I hated Sandton. Living in Boston, the ultimate college town, I had pictured the home of Mtuseni’s college to be similar, with lively street life and art galleries and sidewalk cafes and coffeehouses. Instead, it felt like San Jose or any other office park-city in Silicon Valley: shiny and antiseptic. And it was far from Mtuseni’s settlement. With a private driver it took us a good half hour to get there; Mtuseni’s school commute often took about 90 minutes on the minibus taxis, with a changeover in Randburg.

But the difference in miles paled in comparison to the difference in experience and lifestyle. The streets of Sandton were lined with dealerships for ultra-premium car brands, some I never even heard of. The Sandton City Centre-Mandela Square-Galleria mega-mall was an enormous, dizzying labyrinth crammed with high-end designer stores. The wealth was eye-popping. Boston is a wealthy city, but Sandton felt like Beverly Hills wealth.

Annex roomBy comparison, Mtuseni’s settlement of Drummond is a collection of about 50 cinderblock and tin-roof shacks along a dirt road in the middle of a sweeping field near the highway and Lanseria airport. No electricity, no plumbing. No opportunities. Although it was wonderful to meet Mtuseni’s family and finally see where he was during our lengthy text chats and phone calls — inside it made me very sad. It’s one thing to see poverty like that on TV, it’s another to experience it firsthand — and then to know it’s the daily life of somebody you love and care for.

Mtuseni had been staying with me during my visit, but I returned to the hotel alone after visiting his family because he had a major church function the next day. Back in Sandton, my heart and mind couldn’t process the contrast of wealth and poverty I had experienced. It was jarring and I felt a hollow mixture of guilt and despair and grief. I always wondered how Mtuseni handled that dual life the past few years. It was like going from Dorothy’s black-and-white Kansas world to the Yellow Brick Road and Technicolor Oz — and back again. Day after day. I can see why Mtuseni always got grouchy and depressed on school breaks — and with classes over for good, I’m worried about his mood, which can go very dark very quickly. It’s completely understandable.
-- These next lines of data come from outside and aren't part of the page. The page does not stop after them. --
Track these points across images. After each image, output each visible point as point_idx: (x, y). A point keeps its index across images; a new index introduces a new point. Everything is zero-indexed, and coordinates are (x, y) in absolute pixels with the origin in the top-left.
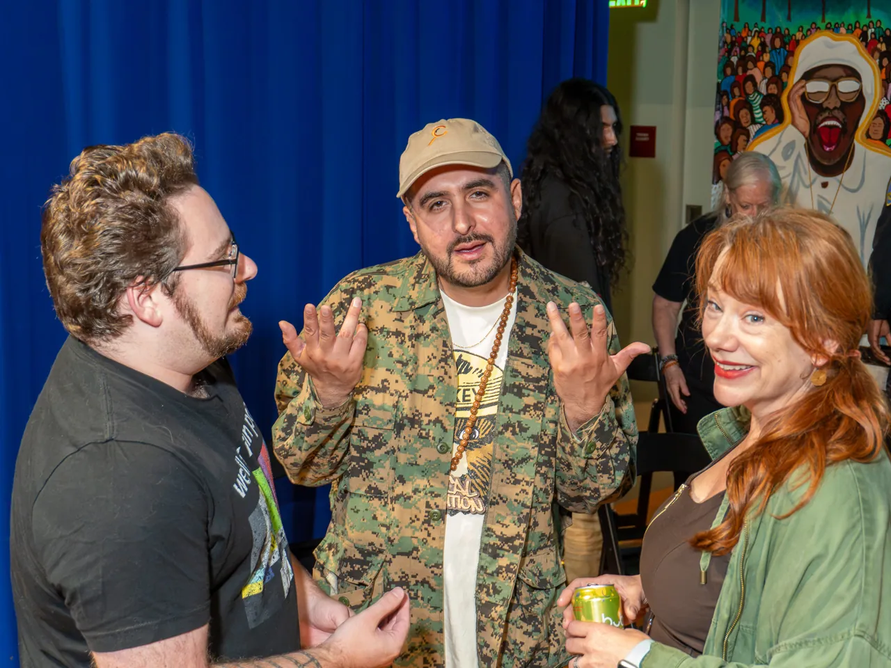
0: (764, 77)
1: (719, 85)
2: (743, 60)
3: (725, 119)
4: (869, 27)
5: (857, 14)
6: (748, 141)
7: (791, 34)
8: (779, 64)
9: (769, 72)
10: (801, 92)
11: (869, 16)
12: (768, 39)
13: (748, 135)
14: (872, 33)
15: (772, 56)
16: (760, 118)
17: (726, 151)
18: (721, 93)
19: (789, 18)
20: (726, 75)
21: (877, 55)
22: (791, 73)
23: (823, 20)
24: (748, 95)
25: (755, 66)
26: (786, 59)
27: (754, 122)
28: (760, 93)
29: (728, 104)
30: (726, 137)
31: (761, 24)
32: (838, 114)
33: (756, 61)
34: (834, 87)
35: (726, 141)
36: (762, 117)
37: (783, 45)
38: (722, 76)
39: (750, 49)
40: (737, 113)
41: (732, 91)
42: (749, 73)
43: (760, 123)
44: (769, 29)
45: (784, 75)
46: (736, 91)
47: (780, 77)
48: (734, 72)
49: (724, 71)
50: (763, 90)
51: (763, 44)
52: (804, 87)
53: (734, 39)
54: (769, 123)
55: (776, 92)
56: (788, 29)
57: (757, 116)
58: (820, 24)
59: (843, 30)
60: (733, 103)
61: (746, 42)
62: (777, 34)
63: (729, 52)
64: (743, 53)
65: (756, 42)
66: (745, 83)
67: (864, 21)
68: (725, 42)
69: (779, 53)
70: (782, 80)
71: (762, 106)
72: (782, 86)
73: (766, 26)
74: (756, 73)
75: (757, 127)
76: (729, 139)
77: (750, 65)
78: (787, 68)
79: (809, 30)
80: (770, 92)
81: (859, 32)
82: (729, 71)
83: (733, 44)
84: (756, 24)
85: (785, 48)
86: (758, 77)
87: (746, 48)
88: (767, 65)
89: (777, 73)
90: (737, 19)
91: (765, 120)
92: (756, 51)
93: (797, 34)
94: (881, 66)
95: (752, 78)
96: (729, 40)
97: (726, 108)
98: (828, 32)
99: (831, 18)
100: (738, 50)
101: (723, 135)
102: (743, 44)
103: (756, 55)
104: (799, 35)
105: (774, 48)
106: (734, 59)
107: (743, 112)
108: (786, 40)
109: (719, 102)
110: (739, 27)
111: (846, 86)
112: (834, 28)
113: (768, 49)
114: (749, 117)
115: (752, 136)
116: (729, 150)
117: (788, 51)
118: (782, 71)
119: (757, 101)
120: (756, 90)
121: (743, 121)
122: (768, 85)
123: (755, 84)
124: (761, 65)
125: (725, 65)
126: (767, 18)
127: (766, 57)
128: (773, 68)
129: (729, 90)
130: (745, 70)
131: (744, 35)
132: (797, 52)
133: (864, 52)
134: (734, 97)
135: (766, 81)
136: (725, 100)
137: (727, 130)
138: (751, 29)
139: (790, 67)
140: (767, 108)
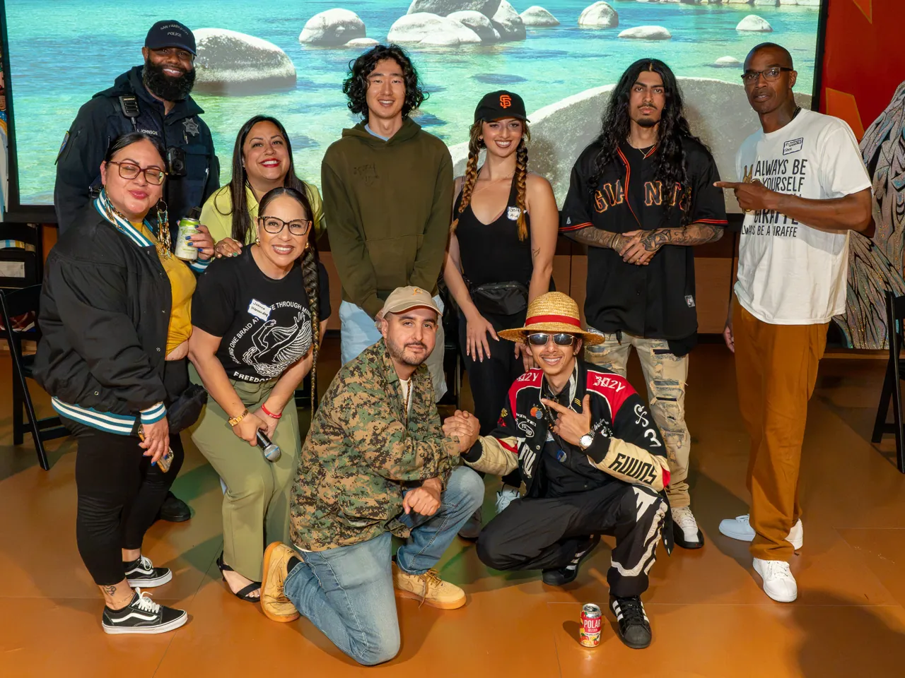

And yet, this contrast of rich and poor is not necessarily separated by great distances. Sandton’s luxe malls are only a couple miles away from Alexandra — a dense township of nearly 200,000 people in tightly packed shacks on narrow alleys. It’s been there a long time; I was surprised to read about it in Cry, the Beloved Country, which was published in 1948. My driver took me past Alex on the way to my hotel from the airport when I first arrived. It felt like it went on forever. Some of Mtuseni’s friends from school lived there — and they had electricity and even Internet access. I used to tell him to “borrow” some electricity and Internet from them for school work, but Mtuseni said his mother didn’t like him going there because of the crime. On times he did go there, he was made to feel like an intruder; being from a rural settlement, Mtuseni is viewed as lower class by some township folks. And from the streets of Alex you can see the gleaming towers of Africa’s Manhattan. They are not far-off … yet they are worlds away.

Being the Wall Street Journal, the report gushes about Sandton’s wealth and growth. Only toward the end is the topic of poverty in such close proximity raised, in an indirect reference to Alexandra. The white South African woman in the video matter-of-factly says “Oh, we’ve grown used to living amongst such conditions of poverty.” It didn’t seem to faze her. She doesn’t talk about fixing it. Maybe you have to turn your mind off to it, living there every day. I can’t seem to do that back here.